**Problem requirements:**
Compute how many lines in the entries below contain "méthode", and output nothing but the number.

**Input records:**
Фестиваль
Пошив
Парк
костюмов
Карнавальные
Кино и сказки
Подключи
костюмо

--

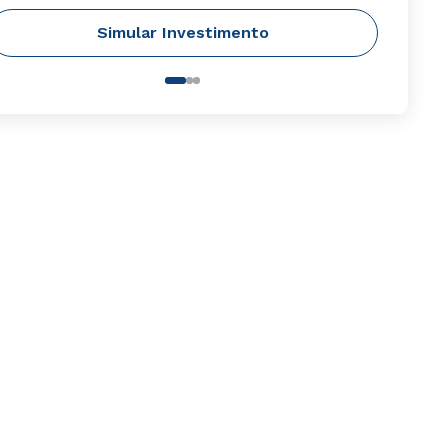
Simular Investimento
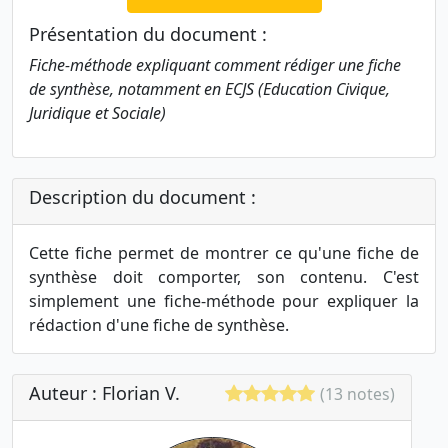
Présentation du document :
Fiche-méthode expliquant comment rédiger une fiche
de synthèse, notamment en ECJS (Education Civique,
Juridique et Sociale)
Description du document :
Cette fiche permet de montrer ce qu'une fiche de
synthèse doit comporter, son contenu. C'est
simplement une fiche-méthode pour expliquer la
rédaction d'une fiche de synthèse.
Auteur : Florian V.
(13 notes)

**Written answer:**
2